#### Problem:
From the entries below, retype only the lines from the one with "table_cell [395, 973, 637, 1005]" through the one with "table_cell [638, 1124, 880, 1155]", exactly as written.

#### Given entries:
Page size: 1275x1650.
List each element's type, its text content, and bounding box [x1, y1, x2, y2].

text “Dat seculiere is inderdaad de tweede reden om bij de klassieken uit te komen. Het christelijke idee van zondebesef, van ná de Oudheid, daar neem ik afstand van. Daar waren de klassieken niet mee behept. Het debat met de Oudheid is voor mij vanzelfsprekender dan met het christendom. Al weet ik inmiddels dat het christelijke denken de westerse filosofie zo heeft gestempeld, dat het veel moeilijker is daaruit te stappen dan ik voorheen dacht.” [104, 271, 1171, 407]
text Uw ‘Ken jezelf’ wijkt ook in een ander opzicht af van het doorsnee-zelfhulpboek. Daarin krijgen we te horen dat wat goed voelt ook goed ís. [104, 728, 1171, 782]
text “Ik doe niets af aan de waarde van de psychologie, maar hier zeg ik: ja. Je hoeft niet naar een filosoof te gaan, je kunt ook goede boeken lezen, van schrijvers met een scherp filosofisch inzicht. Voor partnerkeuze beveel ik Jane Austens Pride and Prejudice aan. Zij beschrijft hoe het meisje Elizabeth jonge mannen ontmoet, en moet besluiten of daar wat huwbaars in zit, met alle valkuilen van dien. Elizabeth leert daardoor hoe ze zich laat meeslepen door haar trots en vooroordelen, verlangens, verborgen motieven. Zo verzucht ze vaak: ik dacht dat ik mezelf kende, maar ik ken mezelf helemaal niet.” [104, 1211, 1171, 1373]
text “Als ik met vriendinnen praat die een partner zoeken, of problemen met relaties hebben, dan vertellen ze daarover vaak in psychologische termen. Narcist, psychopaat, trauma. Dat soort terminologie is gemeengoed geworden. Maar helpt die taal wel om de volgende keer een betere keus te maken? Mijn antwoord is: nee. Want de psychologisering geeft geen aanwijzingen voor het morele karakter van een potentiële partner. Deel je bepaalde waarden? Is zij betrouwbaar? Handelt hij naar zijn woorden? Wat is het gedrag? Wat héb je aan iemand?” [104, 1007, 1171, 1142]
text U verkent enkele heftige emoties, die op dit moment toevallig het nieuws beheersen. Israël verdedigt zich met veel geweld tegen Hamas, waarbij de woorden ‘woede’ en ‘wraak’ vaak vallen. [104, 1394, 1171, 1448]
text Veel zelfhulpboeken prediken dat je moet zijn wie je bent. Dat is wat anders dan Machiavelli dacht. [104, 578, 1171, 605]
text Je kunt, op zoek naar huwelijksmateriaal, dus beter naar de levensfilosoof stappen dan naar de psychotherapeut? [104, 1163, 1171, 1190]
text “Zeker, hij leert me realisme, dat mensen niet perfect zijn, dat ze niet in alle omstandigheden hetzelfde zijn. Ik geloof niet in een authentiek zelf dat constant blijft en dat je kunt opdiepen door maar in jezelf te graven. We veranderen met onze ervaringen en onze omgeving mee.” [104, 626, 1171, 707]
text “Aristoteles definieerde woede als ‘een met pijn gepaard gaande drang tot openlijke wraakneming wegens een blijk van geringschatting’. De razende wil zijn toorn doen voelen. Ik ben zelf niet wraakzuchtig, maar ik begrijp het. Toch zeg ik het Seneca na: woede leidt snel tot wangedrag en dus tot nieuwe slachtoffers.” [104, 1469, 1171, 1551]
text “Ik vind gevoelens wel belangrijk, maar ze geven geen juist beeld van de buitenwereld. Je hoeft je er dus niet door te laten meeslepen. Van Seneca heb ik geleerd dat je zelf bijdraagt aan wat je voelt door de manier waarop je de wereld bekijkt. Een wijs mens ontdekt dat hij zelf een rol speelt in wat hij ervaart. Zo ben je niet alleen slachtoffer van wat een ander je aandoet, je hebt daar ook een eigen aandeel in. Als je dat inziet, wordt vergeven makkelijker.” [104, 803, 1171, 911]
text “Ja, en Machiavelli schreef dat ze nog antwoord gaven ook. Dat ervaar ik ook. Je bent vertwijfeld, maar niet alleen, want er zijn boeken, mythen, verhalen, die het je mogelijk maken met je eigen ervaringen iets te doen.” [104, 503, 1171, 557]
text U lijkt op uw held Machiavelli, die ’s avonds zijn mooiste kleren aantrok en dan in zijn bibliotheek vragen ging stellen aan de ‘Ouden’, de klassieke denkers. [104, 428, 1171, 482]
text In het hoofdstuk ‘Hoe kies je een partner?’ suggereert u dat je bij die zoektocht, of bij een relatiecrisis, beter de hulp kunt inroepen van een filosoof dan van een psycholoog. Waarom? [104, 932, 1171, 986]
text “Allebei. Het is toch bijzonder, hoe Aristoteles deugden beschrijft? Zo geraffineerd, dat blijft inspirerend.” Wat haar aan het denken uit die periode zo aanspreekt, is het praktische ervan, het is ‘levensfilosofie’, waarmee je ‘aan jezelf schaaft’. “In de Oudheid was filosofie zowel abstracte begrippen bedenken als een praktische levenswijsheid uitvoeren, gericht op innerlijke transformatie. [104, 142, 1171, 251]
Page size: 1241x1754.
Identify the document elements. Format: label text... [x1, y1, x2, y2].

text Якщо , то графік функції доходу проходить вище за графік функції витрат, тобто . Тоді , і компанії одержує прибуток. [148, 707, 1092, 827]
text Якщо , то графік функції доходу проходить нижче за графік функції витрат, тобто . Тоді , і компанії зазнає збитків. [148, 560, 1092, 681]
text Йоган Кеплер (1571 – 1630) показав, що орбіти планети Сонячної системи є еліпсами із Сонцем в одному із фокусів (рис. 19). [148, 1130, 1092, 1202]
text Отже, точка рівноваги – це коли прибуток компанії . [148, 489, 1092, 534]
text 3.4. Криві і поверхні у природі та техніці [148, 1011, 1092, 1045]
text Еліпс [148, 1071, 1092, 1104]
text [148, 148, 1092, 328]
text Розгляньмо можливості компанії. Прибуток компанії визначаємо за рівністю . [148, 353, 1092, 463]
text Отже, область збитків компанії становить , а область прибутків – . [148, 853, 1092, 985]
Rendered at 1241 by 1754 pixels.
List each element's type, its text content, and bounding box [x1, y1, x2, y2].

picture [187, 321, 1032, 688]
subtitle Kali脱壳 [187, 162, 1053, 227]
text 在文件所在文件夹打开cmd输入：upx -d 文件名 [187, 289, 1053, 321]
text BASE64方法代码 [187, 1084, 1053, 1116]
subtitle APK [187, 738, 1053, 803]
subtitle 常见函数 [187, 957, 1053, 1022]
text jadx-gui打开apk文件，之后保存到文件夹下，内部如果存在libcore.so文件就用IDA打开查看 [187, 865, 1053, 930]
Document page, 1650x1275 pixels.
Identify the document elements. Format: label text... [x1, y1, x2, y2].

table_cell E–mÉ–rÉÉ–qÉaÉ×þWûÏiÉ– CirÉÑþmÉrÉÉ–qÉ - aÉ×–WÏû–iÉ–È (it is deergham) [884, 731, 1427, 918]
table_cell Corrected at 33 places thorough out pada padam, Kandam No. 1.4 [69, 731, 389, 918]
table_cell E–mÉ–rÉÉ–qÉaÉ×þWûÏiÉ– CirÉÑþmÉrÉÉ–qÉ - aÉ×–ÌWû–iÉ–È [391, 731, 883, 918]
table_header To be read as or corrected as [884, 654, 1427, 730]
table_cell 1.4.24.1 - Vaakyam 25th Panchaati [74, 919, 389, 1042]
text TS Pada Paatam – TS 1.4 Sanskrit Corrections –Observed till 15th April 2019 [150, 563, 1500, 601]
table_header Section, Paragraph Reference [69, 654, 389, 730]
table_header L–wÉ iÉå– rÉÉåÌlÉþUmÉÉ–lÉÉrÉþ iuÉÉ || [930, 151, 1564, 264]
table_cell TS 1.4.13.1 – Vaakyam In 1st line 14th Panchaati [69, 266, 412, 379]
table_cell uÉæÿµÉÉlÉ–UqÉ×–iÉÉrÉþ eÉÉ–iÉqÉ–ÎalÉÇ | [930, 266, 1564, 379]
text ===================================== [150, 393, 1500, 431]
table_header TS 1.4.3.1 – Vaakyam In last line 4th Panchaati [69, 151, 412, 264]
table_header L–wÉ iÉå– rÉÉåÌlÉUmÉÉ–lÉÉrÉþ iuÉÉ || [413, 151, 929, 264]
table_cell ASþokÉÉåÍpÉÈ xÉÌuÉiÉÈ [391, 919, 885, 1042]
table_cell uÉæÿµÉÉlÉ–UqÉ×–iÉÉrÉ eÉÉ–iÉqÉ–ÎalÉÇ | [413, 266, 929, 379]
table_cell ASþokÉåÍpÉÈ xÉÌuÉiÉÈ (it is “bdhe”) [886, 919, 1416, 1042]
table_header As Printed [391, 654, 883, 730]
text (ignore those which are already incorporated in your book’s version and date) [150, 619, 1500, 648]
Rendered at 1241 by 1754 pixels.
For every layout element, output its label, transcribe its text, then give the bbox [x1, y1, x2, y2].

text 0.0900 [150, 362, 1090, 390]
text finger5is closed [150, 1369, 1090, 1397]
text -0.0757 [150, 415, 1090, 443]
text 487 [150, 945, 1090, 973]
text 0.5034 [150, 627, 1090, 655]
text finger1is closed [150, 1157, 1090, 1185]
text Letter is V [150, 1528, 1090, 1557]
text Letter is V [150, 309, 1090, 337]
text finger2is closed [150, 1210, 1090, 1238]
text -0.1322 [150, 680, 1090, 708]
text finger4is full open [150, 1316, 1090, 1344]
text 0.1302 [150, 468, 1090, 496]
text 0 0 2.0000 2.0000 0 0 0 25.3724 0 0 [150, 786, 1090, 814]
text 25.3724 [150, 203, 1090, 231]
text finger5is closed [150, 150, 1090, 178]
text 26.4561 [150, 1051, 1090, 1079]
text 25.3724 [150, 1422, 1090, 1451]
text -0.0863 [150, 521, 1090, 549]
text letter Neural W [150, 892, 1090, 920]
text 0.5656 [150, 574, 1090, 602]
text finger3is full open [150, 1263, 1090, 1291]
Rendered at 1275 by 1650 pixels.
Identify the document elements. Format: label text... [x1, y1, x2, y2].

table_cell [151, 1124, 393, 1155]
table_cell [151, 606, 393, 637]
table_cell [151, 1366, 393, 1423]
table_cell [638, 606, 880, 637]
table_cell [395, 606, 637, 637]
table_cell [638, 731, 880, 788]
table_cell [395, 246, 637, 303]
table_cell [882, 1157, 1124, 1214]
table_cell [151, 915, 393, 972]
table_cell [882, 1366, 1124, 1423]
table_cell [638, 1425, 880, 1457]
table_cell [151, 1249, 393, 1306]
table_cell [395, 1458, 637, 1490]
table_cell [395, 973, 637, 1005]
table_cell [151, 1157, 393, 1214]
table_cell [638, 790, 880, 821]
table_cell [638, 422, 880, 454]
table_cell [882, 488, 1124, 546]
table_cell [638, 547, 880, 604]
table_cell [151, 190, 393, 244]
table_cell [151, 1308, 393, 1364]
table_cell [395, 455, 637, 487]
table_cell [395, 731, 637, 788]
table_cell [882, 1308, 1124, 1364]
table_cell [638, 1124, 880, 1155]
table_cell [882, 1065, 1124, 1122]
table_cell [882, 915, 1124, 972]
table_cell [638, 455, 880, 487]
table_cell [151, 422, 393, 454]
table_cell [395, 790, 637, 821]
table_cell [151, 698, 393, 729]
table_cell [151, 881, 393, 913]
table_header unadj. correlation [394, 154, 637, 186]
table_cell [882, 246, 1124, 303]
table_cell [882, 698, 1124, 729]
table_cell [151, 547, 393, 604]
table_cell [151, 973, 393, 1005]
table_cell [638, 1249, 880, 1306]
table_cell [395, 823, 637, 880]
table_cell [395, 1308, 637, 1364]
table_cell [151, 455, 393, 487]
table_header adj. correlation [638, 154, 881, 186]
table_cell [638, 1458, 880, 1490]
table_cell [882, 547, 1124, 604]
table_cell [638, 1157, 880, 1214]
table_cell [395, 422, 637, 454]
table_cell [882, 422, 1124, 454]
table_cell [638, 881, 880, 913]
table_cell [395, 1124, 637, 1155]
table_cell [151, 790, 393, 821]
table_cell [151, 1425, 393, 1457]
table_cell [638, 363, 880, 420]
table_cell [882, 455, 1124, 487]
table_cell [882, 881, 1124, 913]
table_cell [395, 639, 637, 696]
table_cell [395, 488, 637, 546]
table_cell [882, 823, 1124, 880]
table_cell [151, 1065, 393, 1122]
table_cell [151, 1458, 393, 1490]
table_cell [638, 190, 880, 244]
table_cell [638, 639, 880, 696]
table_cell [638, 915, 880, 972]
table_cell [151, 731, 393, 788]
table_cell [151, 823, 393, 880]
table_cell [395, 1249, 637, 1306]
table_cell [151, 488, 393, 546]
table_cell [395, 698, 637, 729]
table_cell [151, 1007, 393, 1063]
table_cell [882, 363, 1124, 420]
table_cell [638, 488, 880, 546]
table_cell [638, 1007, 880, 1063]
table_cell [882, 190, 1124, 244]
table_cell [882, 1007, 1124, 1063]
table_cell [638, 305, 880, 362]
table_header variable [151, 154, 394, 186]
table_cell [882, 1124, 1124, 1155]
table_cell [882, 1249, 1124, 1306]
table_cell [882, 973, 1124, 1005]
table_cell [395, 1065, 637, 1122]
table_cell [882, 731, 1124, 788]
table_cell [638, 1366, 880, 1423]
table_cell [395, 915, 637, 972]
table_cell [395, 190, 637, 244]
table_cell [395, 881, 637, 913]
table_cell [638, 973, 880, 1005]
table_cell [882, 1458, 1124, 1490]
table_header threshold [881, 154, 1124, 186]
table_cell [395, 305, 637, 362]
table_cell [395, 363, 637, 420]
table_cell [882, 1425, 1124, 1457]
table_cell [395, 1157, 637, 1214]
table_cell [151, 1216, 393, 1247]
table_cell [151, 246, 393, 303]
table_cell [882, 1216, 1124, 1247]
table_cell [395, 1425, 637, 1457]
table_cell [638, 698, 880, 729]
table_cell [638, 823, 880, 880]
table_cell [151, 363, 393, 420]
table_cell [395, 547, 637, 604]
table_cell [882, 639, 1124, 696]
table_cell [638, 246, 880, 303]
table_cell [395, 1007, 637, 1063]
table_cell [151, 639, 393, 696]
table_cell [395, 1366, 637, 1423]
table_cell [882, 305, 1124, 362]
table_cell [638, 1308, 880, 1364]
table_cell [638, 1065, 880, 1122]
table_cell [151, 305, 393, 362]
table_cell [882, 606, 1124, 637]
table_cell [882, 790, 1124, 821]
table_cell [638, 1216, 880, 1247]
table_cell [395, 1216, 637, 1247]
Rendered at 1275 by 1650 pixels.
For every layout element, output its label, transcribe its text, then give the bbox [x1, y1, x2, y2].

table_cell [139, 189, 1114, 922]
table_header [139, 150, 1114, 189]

#### Solution:
table_cell [395, 973, 637, 1005]
table_cell [151, 1157, 393, 1214]
table_cell [638, 790, 880, 821]
table_cell [638, 422, 880, 454]
table_cell [882, 488, 1124, 546]
table_cell [638, 547, 880, 604]
table_cell [151, 190, 393, 244]
table_cell [151, 1308, 393, 1364]
table_cell [395, 455, 637, 487]
table_cell [395, 731, 637, 788]
table_cell [882, 1308, 1124, 1364]
table_cell [638, 1124, 880, 1155]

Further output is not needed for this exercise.